Please set down exactly the lines of the listing below from the line containing "This system was" through the line containing "by design a", both lines included, leaving out all other lines.
==============================
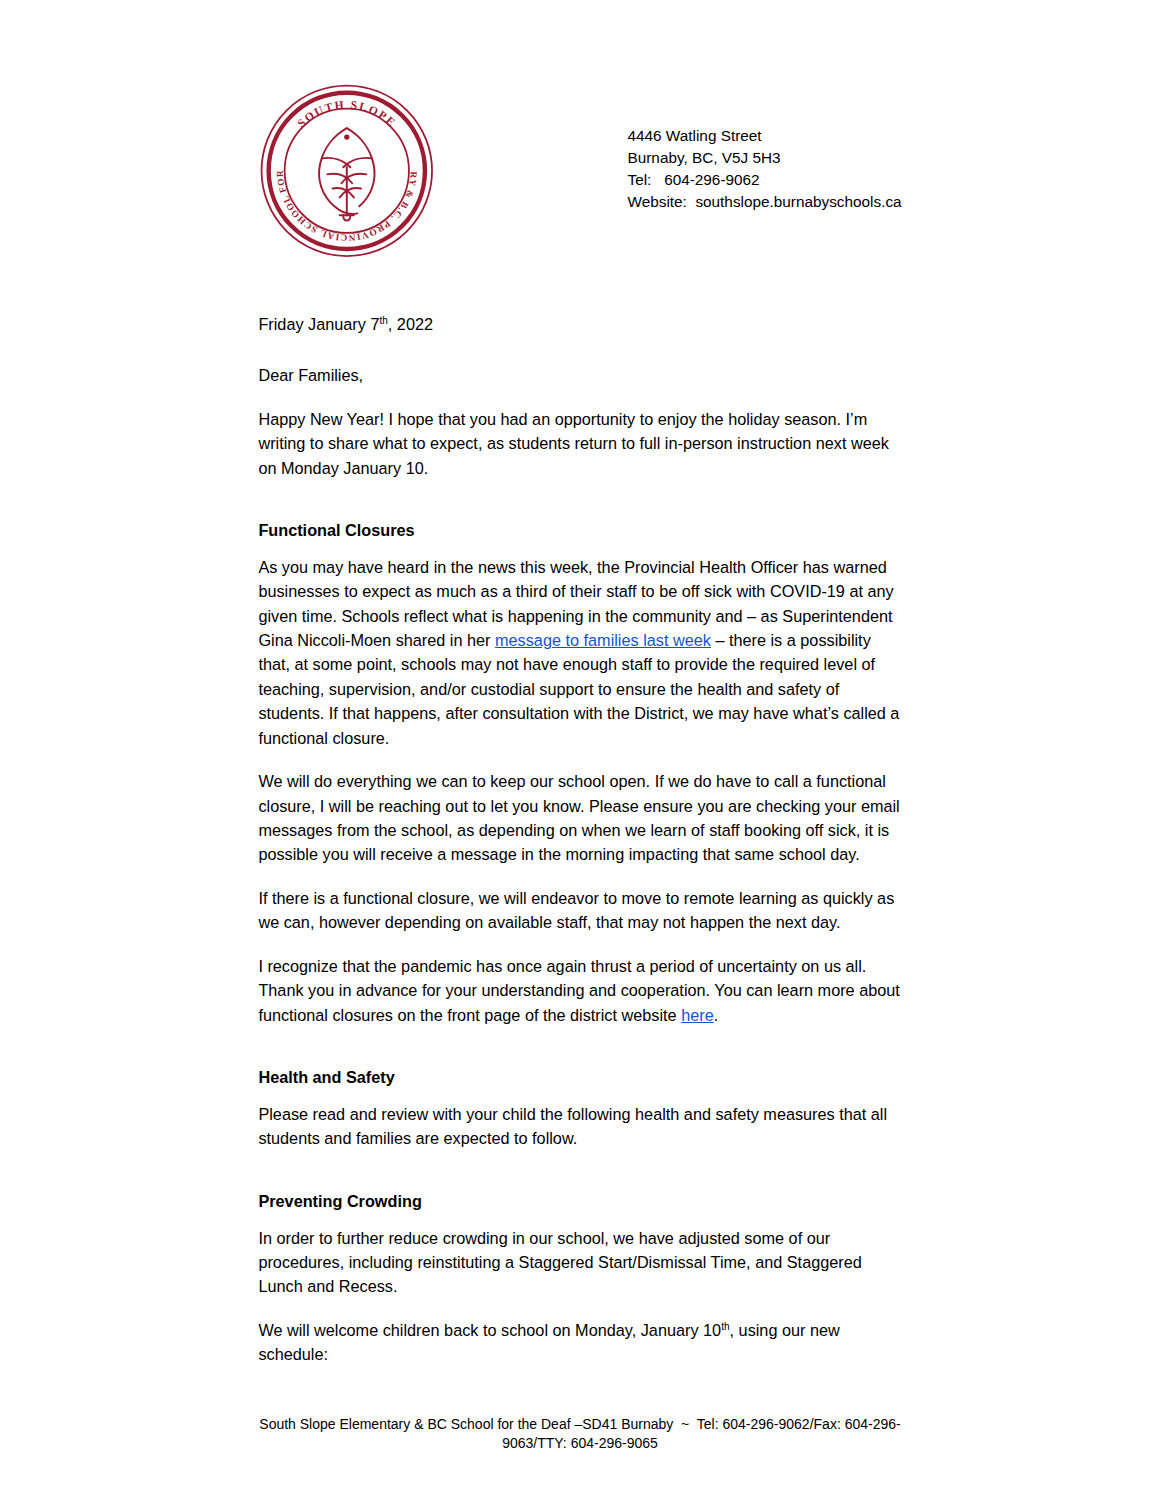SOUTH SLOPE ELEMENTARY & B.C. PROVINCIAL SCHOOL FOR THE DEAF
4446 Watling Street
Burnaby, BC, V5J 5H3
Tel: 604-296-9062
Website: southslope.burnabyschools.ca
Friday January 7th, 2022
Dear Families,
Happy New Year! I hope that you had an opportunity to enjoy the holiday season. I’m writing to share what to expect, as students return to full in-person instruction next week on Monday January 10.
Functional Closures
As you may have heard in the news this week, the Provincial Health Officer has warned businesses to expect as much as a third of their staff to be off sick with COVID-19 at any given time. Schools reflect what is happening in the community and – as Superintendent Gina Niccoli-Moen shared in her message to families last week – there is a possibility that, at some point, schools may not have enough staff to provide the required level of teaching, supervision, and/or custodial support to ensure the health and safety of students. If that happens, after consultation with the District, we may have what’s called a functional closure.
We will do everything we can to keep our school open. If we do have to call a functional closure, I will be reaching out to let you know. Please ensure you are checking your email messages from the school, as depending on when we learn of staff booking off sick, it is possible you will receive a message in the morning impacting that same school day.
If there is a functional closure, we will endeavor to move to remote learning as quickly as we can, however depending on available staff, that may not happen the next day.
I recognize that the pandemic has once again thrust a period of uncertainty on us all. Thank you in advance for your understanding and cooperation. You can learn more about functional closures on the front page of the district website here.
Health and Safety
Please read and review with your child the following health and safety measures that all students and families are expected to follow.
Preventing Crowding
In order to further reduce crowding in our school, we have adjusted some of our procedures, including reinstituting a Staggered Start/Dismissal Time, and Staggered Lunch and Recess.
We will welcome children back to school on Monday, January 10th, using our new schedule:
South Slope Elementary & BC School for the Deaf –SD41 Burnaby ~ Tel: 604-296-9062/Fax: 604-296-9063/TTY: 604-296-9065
==============================
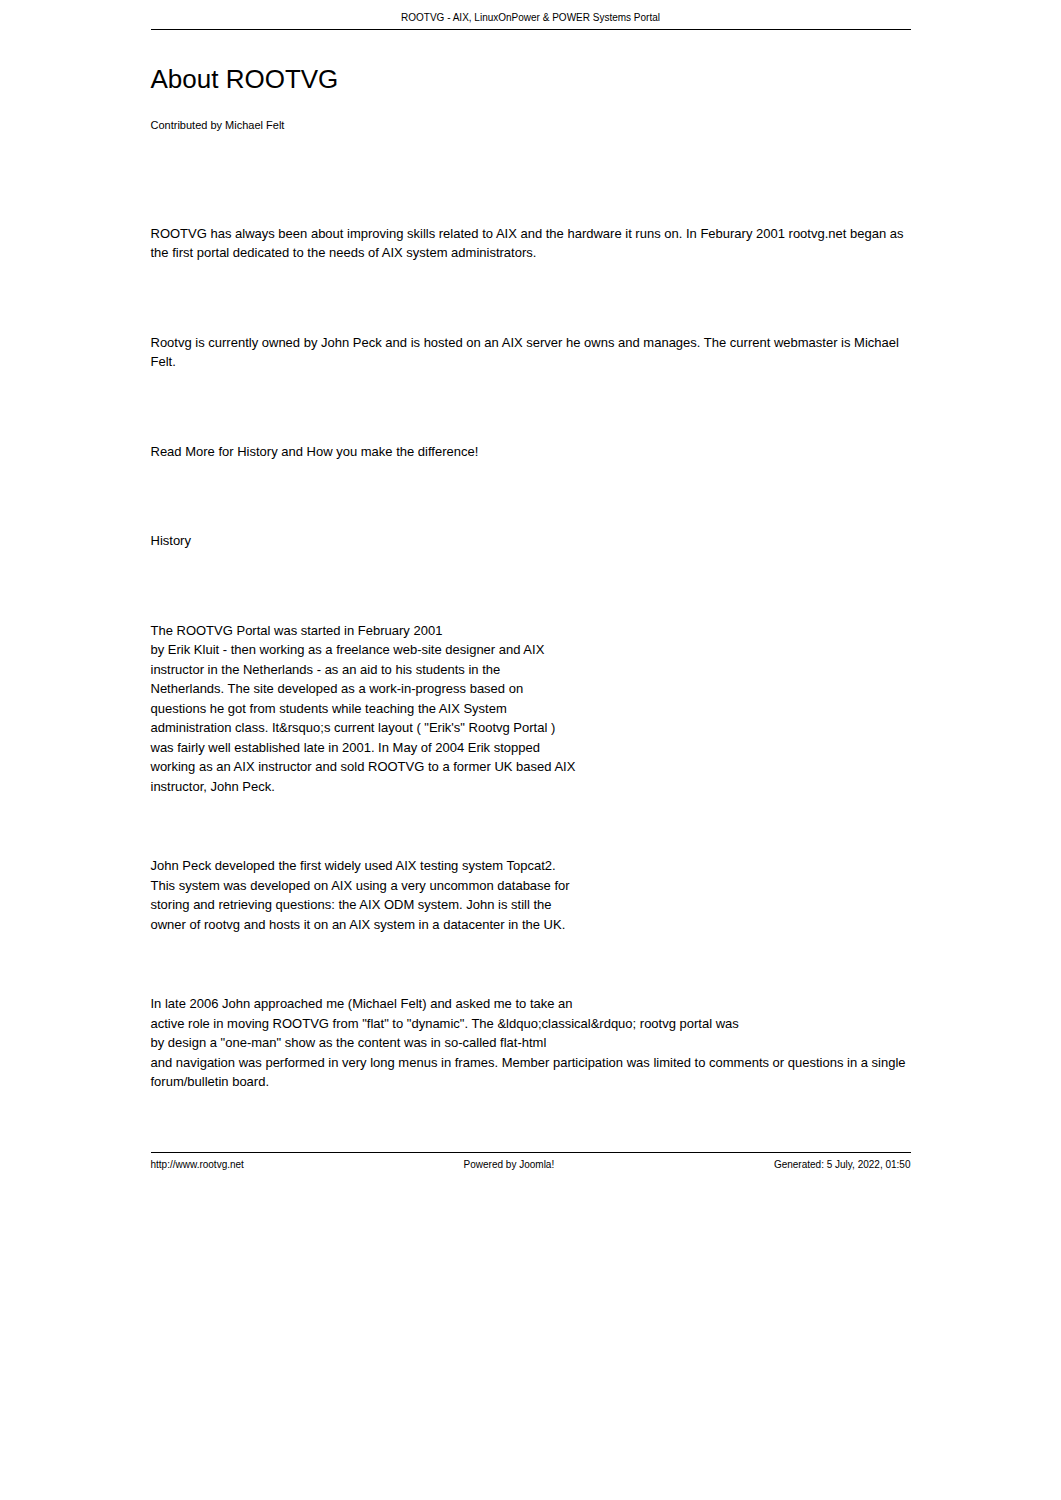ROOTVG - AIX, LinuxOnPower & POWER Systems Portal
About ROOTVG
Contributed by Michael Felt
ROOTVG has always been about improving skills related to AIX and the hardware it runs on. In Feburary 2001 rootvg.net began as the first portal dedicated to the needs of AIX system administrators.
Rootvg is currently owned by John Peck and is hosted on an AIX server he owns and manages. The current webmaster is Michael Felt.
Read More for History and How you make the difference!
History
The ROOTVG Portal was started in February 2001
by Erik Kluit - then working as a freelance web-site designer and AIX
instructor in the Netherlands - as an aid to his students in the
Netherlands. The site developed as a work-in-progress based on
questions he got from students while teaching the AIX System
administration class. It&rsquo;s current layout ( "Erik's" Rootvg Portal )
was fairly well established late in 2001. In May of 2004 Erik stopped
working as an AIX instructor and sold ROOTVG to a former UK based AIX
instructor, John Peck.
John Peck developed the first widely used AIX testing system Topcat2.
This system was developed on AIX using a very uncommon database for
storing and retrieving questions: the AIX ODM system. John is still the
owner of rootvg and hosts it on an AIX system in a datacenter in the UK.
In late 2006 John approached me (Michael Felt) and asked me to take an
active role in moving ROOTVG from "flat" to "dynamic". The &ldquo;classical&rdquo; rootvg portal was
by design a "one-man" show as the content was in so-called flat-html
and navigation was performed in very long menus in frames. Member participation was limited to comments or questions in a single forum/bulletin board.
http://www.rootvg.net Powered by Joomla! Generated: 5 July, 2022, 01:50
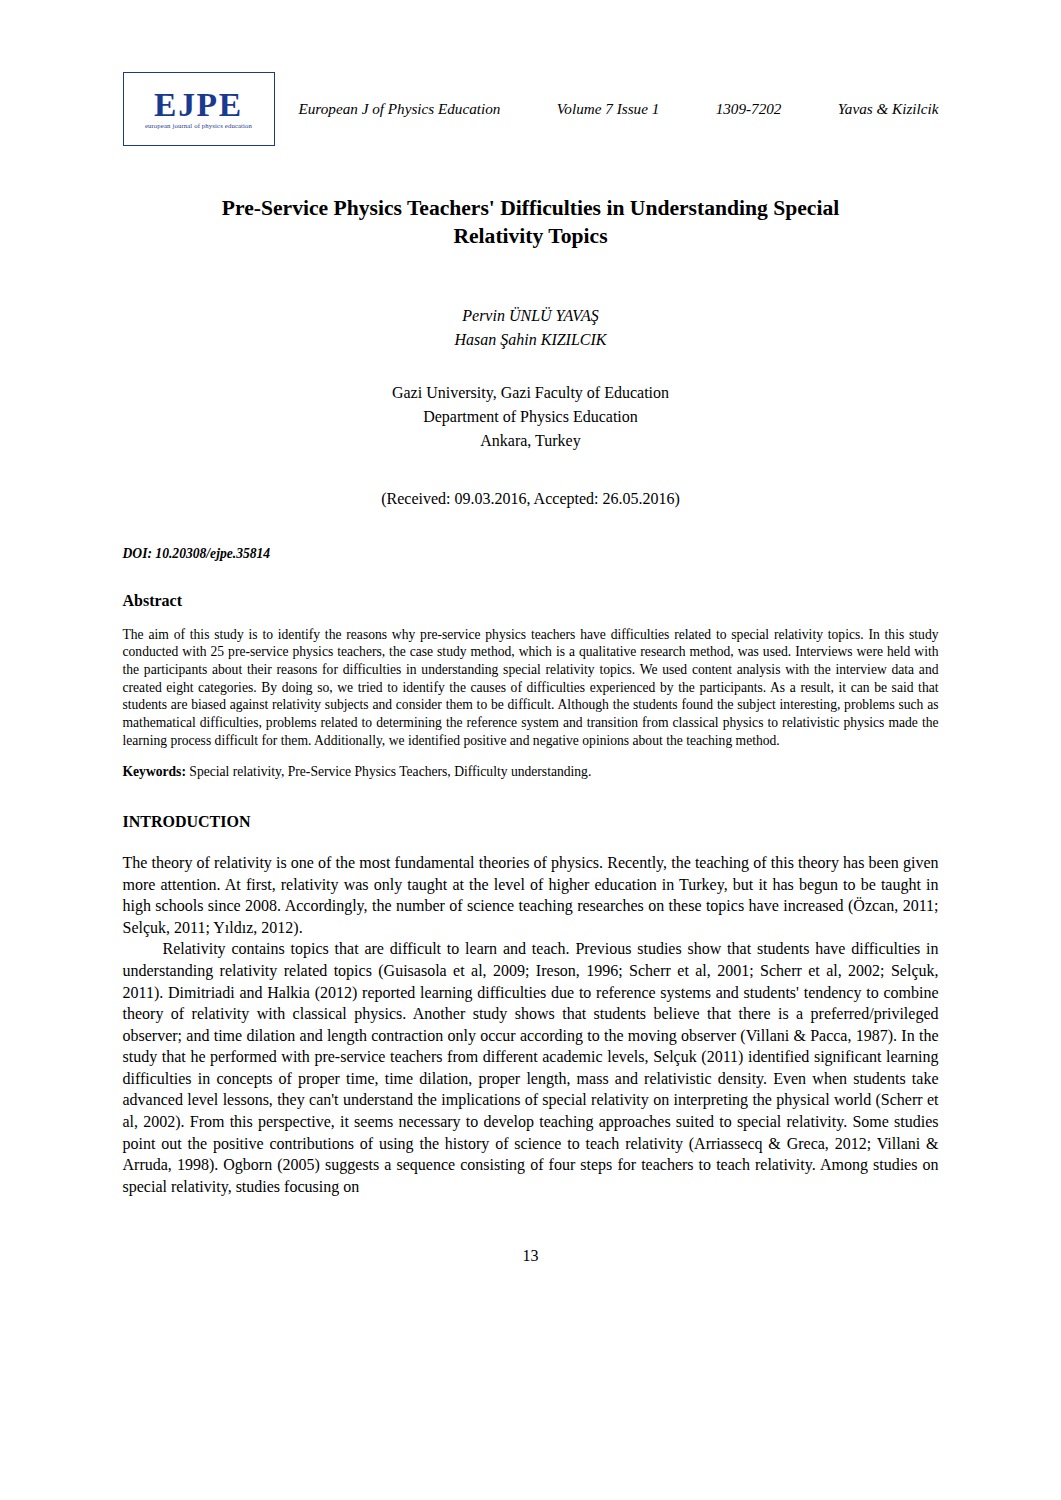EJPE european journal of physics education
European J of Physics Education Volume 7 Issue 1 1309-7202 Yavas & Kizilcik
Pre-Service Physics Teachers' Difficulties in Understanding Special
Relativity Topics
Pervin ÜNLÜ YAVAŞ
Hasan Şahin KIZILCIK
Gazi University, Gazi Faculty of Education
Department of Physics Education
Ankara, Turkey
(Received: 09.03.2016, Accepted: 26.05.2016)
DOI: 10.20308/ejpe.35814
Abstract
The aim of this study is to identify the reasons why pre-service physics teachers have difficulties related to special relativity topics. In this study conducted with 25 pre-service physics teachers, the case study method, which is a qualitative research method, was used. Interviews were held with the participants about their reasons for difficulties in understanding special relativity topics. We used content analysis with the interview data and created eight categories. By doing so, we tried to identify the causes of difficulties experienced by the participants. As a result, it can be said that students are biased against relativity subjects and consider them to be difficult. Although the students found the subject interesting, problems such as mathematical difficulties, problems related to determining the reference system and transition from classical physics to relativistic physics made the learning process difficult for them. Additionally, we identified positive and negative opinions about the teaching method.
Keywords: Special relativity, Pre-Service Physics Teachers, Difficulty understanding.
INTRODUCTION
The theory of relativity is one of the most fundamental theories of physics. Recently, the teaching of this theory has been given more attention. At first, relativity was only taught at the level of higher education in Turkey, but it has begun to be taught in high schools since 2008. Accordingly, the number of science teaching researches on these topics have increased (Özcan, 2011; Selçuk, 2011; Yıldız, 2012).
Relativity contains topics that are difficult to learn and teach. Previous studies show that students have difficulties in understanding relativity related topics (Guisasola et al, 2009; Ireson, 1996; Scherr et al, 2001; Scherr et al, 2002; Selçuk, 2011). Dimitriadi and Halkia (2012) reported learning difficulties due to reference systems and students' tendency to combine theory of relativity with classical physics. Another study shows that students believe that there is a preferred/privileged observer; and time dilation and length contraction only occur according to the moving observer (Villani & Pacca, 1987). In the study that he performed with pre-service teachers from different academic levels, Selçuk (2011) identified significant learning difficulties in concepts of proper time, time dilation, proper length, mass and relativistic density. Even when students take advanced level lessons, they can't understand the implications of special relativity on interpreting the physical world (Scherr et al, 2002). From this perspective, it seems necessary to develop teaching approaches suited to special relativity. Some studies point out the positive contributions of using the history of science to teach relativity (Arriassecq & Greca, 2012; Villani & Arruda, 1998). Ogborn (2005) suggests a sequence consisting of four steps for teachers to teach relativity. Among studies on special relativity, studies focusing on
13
==============================
→ Solution to this problem
This system was developed on AIX using a very uncommon database for
storing and retrieving questions: the AIX ODM system. John is still the
owner of rootvg and hosts it on an AIX system in a datacenter in the UK.
In late 2006 John approached me (Michael Felt) and asked me to take an
active role in moving ROOTVG from "flat" to "dynamic". The &ldquo;classical&rdquo; rootvg portal was
by design a "one-man" show as the content was in so-called flat-html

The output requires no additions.